Under the current circumstances, farmers will benefit from cultivating sunflowers, believe the agriculturalists.

"Usually, vast swathes of lands are left uncultivated after the harvest of Aman paddy. And around 1,200-1,300 hectares of land are used for farming watermelons. This year, we asked a few farmers to cultivate sunflowers on the aisles of the watermelon fields. Actually, if you can establish one crop, its production can be continued,” said Ashim Kumar Das, agriculture officer at Koyra in Khulna.

The farmers in the Upazila cultivated sunflower on 20 hectares of land last year and 90 hectares this time, according to him.

Although imported sunflower oil prices are more than double of most used soybean oil in Bangladesh’s markets, the marginal farmers in the coastal areas of Bangladesh do not get expected prices for their sunflower seeds.
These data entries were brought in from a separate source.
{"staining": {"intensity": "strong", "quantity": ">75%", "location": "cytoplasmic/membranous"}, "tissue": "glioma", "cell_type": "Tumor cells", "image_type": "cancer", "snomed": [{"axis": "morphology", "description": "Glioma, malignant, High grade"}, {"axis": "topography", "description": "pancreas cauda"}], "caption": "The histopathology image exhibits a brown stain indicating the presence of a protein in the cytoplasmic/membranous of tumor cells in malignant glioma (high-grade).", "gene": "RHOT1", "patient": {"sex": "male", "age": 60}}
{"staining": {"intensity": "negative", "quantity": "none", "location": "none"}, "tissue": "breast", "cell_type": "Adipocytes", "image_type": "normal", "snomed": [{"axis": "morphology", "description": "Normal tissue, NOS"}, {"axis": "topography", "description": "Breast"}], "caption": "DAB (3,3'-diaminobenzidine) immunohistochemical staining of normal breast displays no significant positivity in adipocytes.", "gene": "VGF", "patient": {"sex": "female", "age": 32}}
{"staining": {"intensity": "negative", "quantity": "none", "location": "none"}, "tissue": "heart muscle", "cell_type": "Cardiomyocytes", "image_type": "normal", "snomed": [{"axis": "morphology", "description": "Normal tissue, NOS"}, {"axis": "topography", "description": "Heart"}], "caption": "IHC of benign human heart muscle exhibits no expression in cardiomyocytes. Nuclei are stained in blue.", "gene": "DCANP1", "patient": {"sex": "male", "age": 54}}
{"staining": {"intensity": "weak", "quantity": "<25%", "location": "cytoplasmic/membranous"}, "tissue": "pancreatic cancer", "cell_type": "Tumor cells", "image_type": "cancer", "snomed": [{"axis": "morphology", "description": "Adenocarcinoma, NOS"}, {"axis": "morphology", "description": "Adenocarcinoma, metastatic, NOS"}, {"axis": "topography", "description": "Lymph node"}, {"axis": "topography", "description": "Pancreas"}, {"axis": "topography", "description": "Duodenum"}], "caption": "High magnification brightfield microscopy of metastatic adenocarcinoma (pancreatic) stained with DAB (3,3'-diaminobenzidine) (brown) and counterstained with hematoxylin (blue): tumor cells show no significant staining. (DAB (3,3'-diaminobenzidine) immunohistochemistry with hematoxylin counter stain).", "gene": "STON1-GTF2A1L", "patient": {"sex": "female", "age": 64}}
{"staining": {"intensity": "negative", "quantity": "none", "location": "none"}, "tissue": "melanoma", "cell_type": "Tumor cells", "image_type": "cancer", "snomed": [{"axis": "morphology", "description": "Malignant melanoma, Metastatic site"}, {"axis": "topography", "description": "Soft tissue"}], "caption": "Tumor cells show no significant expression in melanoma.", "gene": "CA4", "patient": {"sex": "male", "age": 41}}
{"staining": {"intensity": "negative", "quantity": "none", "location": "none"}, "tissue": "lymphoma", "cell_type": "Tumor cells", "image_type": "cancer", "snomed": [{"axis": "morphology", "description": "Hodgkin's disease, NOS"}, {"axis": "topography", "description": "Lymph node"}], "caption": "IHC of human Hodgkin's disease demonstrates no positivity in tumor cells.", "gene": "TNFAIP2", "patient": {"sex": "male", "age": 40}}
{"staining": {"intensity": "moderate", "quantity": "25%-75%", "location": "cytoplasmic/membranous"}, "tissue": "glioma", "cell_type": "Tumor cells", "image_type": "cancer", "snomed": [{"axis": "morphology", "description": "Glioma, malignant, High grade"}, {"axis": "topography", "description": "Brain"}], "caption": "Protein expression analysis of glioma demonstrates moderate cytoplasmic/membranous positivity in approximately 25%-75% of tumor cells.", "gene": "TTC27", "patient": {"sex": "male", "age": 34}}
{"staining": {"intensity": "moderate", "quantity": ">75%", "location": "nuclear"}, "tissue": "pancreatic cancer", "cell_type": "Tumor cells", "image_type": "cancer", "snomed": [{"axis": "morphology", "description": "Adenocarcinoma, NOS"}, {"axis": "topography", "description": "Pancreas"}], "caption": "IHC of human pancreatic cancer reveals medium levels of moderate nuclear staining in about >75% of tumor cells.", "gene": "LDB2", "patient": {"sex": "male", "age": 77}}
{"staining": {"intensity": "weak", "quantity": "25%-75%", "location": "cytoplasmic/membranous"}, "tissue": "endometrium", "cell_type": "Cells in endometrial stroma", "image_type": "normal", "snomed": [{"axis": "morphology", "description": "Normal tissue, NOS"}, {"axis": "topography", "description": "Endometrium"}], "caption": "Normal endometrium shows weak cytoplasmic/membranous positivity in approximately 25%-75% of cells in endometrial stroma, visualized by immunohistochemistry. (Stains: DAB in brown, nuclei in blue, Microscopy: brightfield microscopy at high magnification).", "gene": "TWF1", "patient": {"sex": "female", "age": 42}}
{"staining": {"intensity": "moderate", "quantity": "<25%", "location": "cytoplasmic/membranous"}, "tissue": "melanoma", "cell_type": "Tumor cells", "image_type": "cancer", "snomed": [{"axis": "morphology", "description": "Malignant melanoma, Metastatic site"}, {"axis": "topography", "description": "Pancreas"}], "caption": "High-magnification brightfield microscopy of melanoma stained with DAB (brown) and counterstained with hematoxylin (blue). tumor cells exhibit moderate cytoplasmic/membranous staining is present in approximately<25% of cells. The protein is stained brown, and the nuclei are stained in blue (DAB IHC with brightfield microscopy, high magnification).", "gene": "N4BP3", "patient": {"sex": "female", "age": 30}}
“We don’t cultivate sunflowers much despite high yields because we are afraid that we won’t get customers,” said Kalipad of Khulna.

Project Director Jashim said the producers are not interested in locally produced sunflower seeds because they do not give as much oil as imported seeds do.

So, the government was planning to distribute 100 extractors among the farmers so that they can produce and use the oil themselves. “We’re also trying to link them up with the buyers.”

He hopes private firms will get interested in producing sunflower oil gradually.

Globe Edible Oil has been producing and marketing sunflower oil in Bangladesh for several years.

Its Managing Director Mamunur Rashid said they used to buy seeds from Ukraine, Romania and Bulgaria but stopped after prices shot up due to the war in Europe while Bangladesh is facing a shortage of dollars that are required for imports.

Only 5 percent of the seeds collected by the company were locally produced, but the amount of oil from those seeds was low.

“And the colour of the pomace from these seeds is not so good.”